- Exercise description:
Copy, word for word, the lines of the entries below between the one with "root of tail: (190, 261)" and the one with "left back paw: (635, 421)", inclusive, and leave out everything else.

- Material supplied:
◆ ◆ ◆ ◆

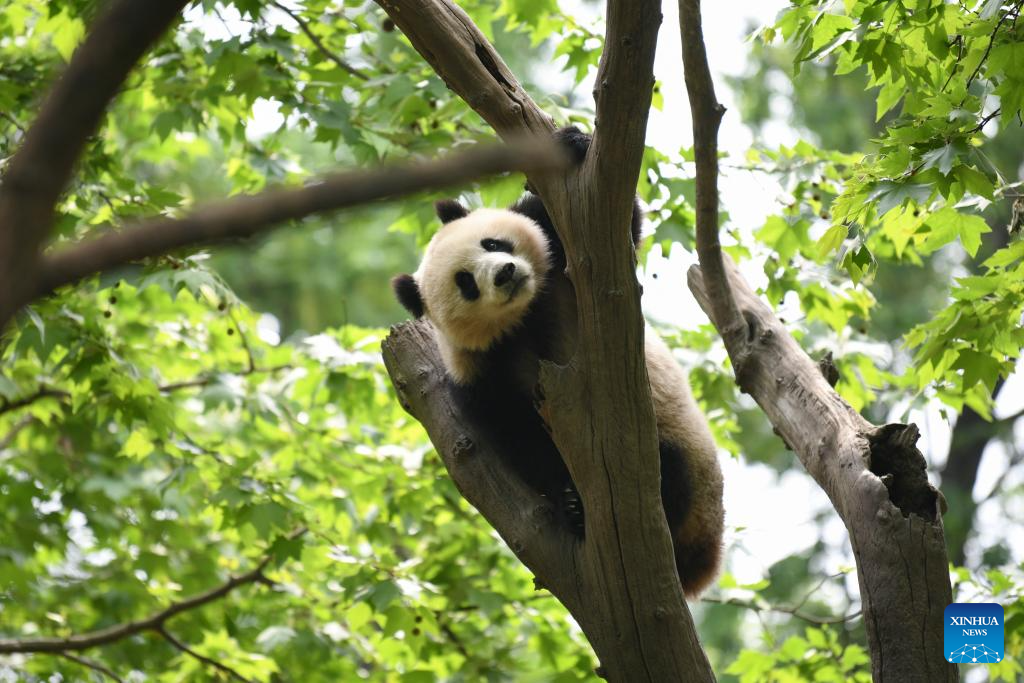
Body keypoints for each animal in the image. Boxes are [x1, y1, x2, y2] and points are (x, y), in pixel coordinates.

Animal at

◆ ◆ ◆ ◆

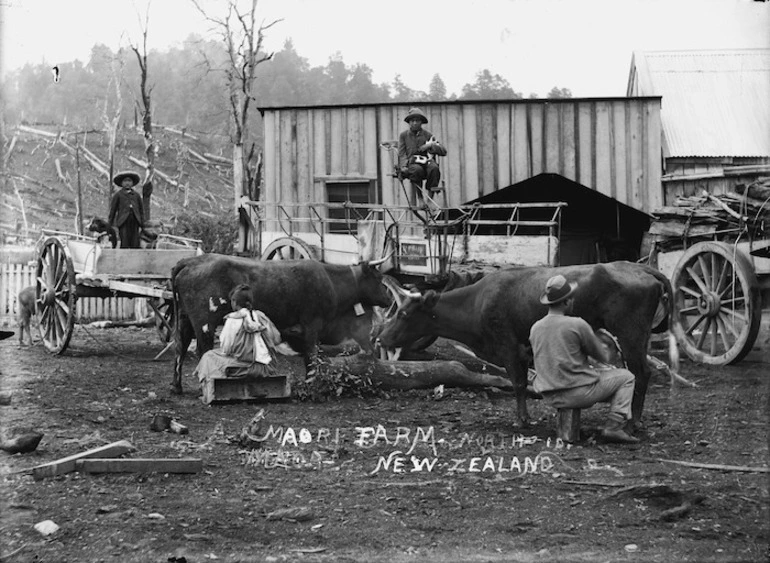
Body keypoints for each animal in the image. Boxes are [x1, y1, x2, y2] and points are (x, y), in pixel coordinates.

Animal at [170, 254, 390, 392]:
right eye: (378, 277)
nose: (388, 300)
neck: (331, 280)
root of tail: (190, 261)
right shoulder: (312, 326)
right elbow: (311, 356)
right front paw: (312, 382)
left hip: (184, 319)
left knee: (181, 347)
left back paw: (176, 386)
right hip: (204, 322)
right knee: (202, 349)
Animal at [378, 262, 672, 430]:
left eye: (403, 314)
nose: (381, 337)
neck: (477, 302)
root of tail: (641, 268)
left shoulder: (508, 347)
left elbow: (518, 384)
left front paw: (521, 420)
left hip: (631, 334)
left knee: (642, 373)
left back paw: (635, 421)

◆ ◆ ◆ ◆

- Solution to this exercise:
root of tail: (190, 261)
right shoulder: (312, 326)
right elbow: (311, 356)
right front paw: (312, 382)
left hip: (184, 319)
left knee: (181, 347)
left back paw: (176, 386)
right hip: (204, 322)
right knee: (202, 349)
Animal at [378, 262, 672, 430]:
left eye: (403, 314)
nose: (381, 337)
neck: (477, 302)
root of tail: (641, 268)
left shoulder: (508, 347)
left elbow: (518, 384)
left front paw: (521, 420)
left hip: (631, 334)
left knee: (642, 373)
left back paw: (635, 421)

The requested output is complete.